Good Posture and Dynamic Balance
It was discouraging looking for media to illustrate this article. Photos illustrating bad posture were far more common than good posture. What does bad posture look like? Bad posture and poor balance warning signs:
- Head down and forward (not the helium balloon head)
- Shoulders rolled forward with a sunken chest (not arms belong to the back and open chest)
- Hips cantilevered over the legs straining the lower back (not hips rotated forward to create that long, youthful torso connecting upper and lower body with counterbalancing stomach muscle engagement)
Where’s the power pose of Superman or Wonder Woman? The power pose illustrates the energy of dynamic balance in movement and all of Carol’s mantras from Better Balance for Life. And it’s the rare exception. Apparently, superheroes learn to balance like a dancer. So should we.

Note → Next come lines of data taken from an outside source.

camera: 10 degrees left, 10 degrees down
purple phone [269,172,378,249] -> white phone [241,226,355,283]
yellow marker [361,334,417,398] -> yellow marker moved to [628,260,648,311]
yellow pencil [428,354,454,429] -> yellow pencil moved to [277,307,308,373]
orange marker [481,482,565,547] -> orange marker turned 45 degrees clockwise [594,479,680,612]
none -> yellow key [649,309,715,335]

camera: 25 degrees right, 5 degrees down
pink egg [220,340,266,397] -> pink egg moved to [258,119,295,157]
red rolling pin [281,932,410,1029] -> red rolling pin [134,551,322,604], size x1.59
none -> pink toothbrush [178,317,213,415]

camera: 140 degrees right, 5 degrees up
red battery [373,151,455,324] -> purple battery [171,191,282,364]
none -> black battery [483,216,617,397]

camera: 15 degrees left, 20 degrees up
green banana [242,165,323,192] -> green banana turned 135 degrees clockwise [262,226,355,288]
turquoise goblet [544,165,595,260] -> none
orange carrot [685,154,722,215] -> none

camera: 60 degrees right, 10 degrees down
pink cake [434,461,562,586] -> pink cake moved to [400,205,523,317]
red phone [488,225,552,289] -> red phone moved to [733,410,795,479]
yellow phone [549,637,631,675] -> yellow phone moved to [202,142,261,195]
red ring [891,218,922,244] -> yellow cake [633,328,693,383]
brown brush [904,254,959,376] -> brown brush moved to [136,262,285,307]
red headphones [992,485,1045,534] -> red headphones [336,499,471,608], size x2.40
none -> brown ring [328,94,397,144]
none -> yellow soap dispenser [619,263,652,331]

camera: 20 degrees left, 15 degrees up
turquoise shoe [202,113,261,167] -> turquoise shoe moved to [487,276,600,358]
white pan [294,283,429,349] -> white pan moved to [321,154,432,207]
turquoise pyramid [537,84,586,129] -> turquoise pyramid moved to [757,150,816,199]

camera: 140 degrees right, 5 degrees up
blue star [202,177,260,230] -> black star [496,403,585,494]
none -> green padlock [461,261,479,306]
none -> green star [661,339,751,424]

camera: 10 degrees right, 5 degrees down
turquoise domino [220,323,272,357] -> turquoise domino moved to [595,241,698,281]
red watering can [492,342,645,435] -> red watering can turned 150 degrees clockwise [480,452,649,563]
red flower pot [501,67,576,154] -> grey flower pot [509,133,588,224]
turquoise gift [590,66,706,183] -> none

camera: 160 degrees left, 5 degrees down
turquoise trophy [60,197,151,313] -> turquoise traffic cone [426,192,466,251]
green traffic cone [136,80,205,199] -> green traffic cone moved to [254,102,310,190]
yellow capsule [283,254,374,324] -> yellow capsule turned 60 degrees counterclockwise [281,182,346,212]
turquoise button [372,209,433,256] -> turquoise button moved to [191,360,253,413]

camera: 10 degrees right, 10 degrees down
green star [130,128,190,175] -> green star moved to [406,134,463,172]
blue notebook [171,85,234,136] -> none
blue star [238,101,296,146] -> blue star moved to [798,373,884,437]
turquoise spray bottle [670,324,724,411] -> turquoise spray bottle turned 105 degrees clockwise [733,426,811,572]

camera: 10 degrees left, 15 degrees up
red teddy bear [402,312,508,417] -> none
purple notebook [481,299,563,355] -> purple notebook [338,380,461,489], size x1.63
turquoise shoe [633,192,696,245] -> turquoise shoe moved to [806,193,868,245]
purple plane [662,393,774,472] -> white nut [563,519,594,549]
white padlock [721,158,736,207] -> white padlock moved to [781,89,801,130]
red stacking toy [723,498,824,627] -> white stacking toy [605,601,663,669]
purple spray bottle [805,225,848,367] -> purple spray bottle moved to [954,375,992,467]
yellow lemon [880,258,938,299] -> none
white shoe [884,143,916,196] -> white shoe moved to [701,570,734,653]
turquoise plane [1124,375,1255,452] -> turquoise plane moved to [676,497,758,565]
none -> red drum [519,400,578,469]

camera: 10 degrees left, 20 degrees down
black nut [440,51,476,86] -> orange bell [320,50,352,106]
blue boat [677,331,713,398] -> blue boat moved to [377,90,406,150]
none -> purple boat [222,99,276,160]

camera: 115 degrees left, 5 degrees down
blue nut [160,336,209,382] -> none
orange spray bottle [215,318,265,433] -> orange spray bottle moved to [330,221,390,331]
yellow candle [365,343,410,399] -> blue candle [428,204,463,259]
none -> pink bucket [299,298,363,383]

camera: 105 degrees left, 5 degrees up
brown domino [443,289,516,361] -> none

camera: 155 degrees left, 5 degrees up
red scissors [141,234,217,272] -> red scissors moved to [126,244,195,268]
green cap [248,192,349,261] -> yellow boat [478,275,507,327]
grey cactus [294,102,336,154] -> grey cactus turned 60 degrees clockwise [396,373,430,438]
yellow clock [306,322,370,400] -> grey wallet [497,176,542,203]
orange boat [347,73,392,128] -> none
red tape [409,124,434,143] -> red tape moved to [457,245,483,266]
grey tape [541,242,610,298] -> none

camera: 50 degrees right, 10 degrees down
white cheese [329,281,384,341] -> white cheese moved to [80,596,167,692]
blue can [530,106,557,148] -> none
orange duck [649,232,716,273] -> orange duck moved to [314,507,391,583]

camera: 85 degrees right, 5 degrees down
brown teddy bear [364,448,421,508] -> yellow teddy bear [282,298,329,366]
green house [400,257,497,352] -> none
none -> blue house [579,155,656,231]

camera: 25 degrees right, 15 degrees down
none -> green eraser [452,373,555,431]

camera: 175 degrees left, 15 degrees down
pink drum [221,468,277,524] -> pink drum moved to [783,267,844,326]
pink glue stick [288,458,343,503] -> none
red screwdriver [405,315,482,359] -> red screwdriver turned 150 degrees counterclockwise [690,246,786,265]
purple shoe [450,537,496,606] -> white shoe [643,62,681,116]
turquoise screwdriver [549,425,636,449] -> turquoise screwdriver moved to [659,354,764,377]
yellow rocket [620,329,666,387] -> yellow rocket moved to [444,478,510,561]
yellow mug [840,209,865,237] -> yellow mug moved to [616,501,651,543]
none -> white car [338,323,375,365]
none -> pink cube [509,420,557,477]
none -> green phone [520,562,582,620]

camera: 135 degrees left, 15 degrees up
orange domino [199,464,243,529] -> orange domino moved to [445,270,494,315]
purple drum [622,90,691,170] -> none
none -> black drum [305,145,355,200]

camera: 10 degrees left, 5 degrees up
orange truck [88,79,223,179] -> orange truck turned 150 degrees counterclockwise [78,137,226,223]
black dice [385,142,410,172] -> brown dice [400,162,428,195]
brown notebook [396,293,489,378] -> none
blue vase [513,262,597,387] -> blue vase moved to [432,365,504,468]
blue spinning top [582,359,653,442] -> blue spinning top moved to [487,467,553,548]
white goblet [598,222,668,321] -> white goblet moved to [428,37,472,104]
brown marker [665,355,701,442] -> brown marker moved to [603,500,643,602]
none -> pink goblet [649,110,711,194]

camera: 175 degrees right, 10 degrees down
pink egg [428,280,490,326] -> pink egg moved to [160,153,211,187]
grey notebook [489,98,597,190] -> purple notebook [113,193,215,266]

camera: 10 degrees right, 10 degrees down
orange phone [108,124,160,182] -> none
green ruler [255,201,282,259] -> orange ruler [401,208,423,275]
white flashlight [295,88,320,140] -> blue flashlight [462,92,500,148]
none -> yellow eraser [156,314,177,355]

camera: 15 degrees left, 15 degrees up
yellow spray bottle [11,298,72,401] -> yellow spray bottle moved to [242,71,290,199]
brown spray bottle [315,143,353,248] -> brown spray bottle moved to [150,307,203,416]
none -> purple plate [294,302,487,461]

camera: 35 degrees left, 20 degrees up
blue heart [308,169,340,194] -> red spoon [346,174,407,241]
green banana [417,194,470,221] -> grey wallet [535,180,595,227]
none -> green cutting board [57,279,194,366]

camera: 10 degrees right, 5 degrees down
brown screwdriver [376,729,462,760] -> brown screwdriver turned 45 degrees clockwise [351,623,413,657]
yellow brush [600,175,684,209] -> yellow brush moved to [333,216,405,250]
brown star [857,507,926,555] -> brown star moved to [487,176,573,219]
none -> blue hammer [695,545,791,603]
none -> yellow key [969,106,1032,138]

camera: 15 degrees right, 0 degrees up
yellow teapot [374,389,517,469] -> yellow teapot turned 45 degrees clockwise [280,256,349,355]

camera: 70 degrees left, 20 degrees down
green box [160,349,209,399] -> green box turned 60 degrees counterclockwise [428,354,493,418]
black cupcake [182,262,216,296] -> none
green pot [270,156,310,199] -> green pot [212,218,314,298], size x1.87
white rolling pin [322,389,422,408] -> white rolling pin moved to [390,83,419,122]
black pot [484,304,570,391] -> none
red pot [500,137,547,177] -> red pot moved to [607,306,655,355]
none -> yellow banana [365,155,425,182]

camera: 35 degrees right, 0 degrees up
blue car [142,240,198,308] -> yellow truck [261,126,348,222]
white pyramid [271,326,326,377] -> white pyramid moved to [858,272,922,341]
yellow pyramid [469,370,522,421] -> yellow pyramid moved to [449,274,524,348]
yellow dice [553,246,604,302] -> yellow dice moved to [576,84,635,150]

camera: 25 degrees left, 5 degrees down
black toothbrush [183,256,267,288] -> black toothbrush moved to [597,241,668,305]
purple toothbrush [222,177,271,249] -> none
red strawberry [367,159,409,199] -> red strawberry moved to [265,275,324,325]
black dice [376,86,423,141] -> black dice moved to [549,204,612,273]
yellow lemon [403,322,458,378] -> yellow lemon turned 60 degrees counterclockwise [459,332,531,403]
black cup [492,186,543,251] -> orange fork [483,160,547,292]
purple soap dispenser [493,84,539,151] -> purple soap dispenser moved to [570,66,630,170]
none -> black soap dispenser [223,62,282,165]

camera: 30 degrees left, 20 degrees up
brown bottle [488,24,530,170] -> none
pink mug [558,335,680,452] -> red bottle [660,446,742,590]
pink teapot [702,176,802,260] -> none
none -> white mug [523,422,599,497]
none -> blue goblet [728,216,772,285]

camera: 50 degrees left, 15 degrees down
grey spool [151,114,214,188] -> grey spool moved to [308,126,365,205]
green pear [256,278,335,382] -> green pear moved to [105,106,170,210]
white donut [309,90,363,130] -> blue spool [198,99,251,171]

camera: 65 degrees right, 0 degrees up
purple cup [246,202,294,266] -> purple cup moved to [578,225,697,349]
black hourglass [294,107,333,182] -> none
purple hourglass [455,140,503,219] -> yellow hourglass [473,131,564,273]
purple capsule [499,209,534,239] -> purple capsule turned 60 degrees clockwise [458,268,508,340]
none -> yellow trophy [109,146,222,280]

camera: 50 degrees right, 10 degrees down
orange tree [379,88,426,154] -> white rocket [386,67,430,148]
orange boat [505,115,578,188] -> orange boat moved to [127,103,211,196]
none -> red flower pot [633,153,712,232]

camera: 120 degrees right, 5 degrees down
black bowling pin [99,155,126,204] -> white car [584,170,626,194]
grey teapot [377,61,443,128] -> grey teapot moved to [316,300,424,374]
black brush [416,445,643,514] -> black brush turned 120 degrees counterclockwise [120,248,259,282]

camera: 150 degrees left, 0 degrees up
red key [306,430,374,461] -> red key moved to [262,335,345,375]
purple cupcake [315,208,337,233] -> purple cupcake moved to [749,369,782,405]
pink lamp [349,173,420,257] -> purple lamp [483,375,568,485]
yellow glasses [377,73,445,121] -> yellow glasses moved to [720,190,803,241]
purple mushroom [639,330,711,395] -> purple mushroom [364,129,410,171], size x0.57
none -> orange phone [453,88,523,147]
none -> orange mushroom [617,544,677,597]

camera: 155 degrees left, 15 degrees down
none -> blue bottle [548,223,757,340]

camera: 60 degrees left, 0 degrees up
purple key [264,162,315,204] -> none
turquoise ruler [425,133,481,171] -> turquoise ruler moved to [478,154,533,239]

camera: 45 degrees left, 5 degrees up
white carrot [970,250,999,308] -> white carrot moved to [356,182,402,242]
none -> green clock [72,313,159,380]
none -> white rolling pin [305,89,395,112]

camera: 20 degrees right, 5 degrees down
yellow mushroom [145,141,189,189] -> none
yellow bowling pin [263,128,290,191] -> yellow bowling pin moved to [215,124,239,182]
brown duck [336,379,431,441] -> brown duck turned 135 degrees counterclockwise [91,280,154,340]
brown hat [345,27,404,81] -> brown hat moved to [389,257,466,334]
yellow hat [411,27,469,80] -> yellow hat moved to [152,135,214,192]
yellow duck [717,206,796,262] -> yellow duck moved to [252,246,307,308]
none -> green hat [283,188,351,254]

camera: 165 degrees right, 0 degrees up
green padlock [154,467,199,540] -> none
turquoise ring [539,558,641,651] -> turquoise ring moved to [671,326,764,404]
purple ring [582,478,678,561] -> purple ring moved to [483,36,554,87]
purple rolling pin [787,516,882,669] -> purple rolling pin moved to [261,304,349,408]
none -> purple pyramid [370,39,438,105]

Balance Like a Dancer — Not Just for the Elderly
Carol’s subtitle, “Banish the Fear of Falling (with Simple Activities Added to Your Everyday Routine)” suggests that the book is aimed at the very elderly. Don’t be fooled. We’re a lithe sixtyish, still slender and energetic. The program makes sense for us too. We don’t have to wait till we’re eighty-something and afraid of falling. Now’s as good a time as any to focus on balance and the movement triple play. The system will help you restore lost function. But it also helps you keep and improve functional balance. Bottom line? Aging with Freedom recommends Better Balance for Life. With unexpected enthusiasm. For a relatively short book? Big impact and memorable. Hey, you. Arms belong to the back! You’ll feel more planted. Carol’s dance experience pays in an easy-to-understand and apply system for improving daily habits for balance.